The Lakota tribe, who have lived in the Black Hills for eons, call this cave Washu Niya or “Breathing Cave.” In their creation story, the first humans dwelled deep underground in the underworld, then slowly climbed upwards, before arriving on the surface through the cave’s mouth.
As the sacred place of their ancestors’ emergence, the Lakota still come here to perform ceremonies; at certain times of the year, you will find tobacco pouches tied to the branches of bushes near the entrance to the cave. And sometimes, if you catch the weather right, you can sit at the cave mouth and feel wind blowing up from the depths of the underground, like the earth is letting out a long sigh.
The entrance of “The Cave of the Crystal Sepulcher,” as the name translates from Maya, resembles the gaping mouth of a monster, with fang-like stalactites poking down from the roof and a green river gushing out from within. Swimming upstream through the dark, you enter the central chamber, where, as your eyes adjust to the torchlight, you see bones strewn across the floor.
Here are the remains of 14 individuals, among them a twenty-year-old woman with glittering calcite-encrusted bones who is known as the Crystal Maiden. All of them were sacrificed by ancient Maya priests more than 1000 years ago as offerings to the god of rain, Chaak, who was said to dwell in caves.

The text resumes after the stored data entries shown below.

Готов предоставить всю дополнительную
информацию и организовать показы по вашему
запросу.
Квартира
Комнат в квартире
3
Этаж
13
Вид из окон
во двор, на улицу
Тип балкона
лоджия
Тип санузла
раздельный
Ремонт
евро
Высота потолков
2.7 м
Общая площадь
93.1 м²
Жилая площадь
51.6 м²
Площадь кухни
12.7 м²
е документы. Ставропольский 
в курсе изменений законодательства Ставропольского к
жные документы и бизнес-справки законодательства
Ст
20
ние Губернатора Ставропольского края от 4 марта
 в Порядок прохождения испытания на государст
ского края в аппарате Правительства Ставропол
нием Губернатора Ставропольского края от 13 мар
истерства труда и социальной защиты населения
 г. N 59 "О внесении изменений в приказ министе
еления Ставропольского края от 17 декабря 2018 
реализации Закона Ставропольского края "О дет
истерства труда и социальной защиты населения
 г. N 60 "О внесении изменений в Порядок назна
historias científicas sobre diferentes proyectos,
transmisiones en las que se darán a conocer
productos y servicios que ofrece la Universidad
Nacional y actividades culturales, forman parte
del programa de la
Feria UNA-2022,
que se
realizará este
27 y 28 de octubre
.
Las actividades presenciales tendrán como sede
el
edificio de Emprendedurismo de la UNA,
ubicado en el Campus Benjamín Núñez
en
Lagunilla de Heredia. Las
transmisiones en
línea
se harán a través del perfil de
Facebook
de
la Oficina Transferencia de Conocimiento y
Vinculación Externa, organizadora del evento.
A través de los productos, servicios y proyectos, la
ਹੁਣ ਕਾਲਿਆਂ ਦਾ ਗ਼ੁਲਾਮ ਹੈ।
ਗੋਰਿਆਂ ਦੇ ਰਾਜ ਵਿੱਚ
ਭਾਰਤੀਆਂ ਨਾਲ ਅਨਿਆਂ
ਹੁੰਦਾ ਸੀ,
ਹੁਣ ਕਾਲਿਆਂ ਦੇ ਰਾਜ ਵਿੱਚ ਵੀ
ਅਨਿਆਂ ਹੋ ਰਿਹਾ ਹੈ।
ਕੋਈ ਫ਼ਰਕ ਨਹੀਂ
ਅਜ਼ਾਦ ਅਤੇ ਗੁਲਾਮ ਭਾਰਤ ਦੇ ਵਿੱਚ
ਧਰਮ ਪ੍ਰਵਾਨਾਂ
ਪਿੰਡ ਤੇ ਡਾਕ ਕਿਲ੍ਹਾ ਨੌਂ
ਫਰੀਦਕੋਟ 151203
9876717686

Sunk into a large smooth granite hill in the plains of northern Indian, the Barabar Caves are actually man-made, carved by Buddhist holy men in the 3rd century BC. Situated in the very cradle of Buddhism—the Bodhi tree, where Gautama Buddha became enlightened, is just a day’s walk away—the caves were a hub for the religion’s earliest ascetics. The caves’ apparent modesty—each chamber is about the size of a train car—belies a remarkable architectural feature: vaulted ceilings and perfectly polished walls create an astonishing echo effect that served to deepen and prolong the meditative chants of ancient monks. With even the faintest whisper, you will set off a sonic coil in the dark that gives the effect of standing in a soaring cathedral.
The Pyrenees are worm-eaten with caves, many of them graced with sacred prehistoric artworks, but none is quite so alluring or mysterious as Le Tuc d’Audoubert. Set on a private family estate outside the village of Montesquieu-Avantes, the cave contains the bisons d’argiles, the clay bison, a pair of sculptures created some 14,000 years ago.
The bison were sculpted in the very deepest chamber of the cave, down a sequence of tortuously narrow passageways, as far as possible from the reach of sunlight. In an adjoining chamber, archaeologists have discovered an array of footprints – mysteriously, all of them heel prints – which suggest that this hidden chamber was the scene of an ancient sacred dance.
Sima de los Huesos, or “The Chasm of Bones” reminds us just how long our ancestors have considered caves to be sacred. Tucked away at the very back of a large cave in the Atapuerca Mountains, this vertical passageway, or “chimney,” contains the remains of twenty-eight hominids, dating to between 430,000 and 600,000 years ago. That is to say, long before Homo sapiens even existed.
Discovered amidst the bones was a hand-axe of glittering red quartzite—a rare stone, carried from a great distance, signifying that it was special—which archaeologists call Excalibur. Experts believe that Excalibur is the first evidence of religious behaviour in the history of humankind: an archaic ritual honouring a journey into the underworld.